WHAT TO DO
Rewrite the records below with "collector number" changed to "field number" and everything else left as it is. Omit the pictures from your version.

____

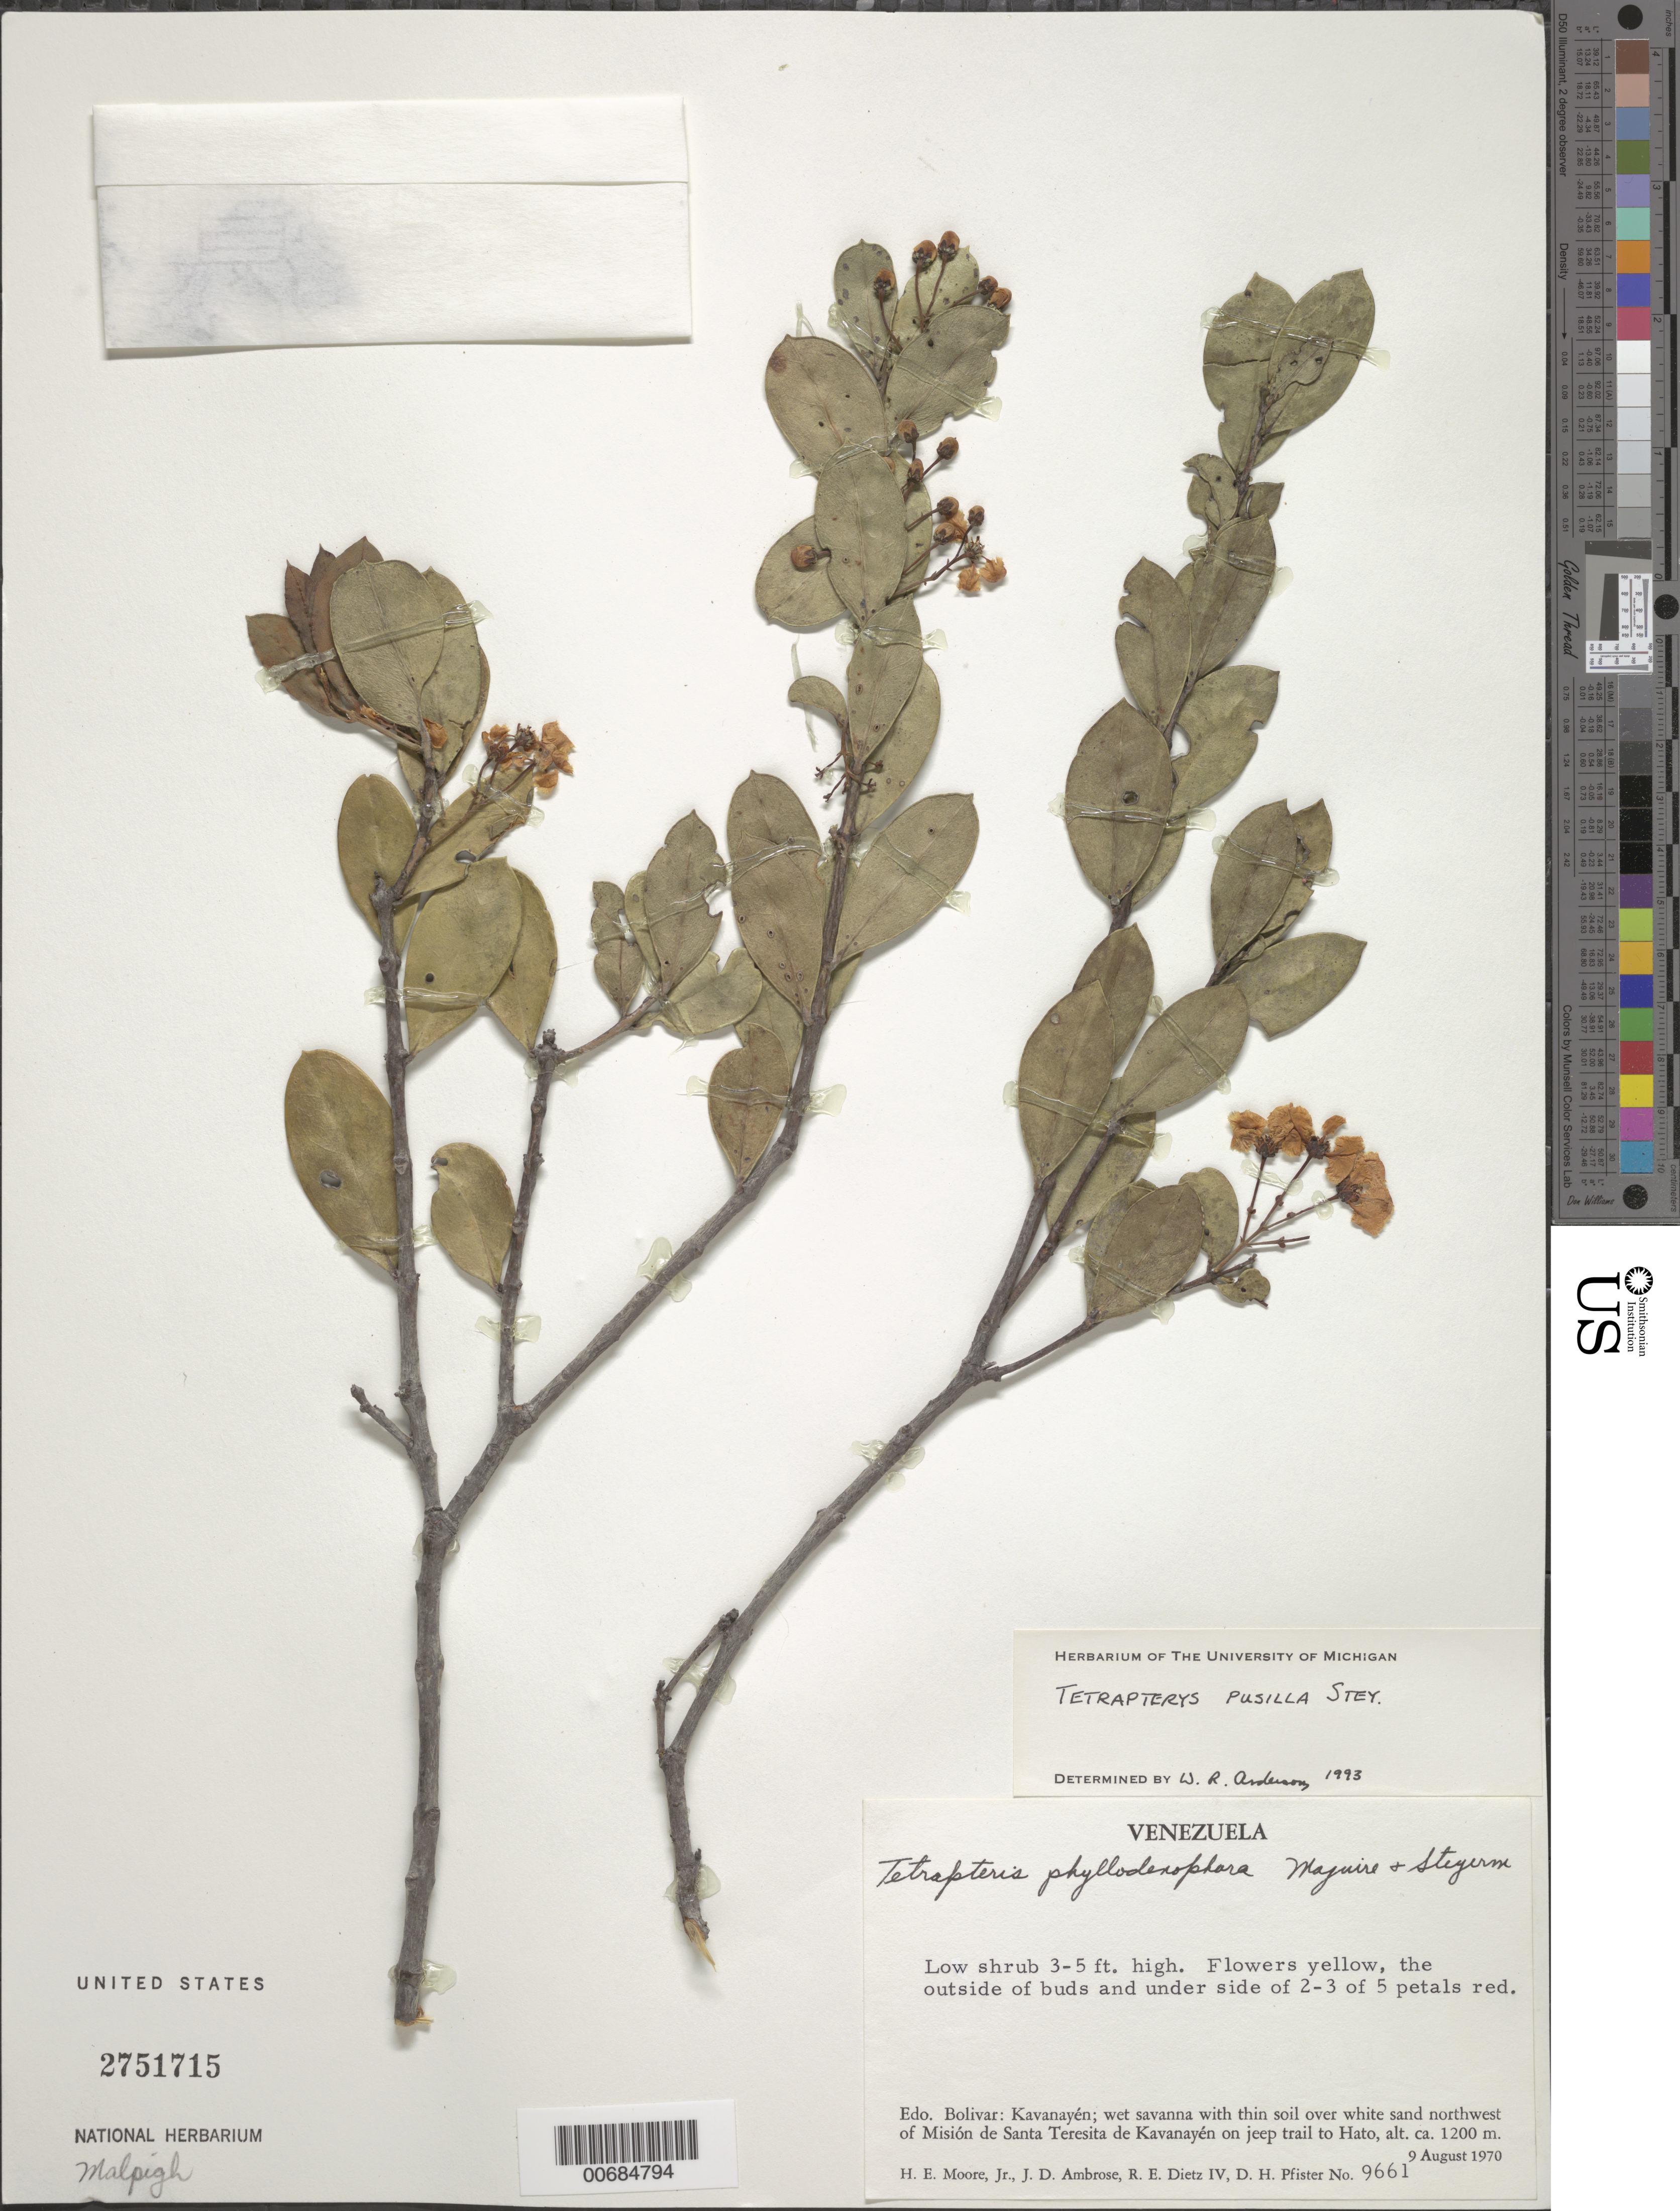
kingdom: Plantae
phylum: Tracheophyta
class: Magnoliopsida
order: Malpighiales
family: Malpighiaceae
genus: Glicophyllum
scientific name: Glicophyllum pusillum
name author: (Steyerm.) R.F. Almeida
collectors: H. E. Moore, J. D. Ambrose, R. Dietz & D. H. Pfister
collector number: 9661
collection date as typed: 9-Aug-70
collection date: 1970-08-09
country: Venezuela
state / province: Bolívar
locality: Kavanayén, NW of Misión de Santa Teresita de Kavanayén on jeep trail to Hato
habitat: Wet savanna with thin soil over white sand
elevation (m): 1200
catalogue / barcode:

____

TASK ANSWER
kingdom: Plantae
phylum: Tracheophyta
class: Magnoliopsida
order: Malpighiales
family: Malpighiaceae
genus: Glicophyllum
scientific name: Glicophyllum pusillum
name author: (Steyerm.) R.F. Almeida
collectors: H. E. Moore, J. D. Ambrose, R. Dietz & D. H. Pfister
field number: 9661
collection date as typed: 9-Aug-70
collection date: 1970-08-09
country: Venezuela
state / province: Bolívar
locality: Kavanayén, NW of Misión de Santa Teresita de Kavanayén on jeep trail to Hato
habitat: Wet savanna with thin soil over white sand
elevation (m): 1200
catalogue / barcode:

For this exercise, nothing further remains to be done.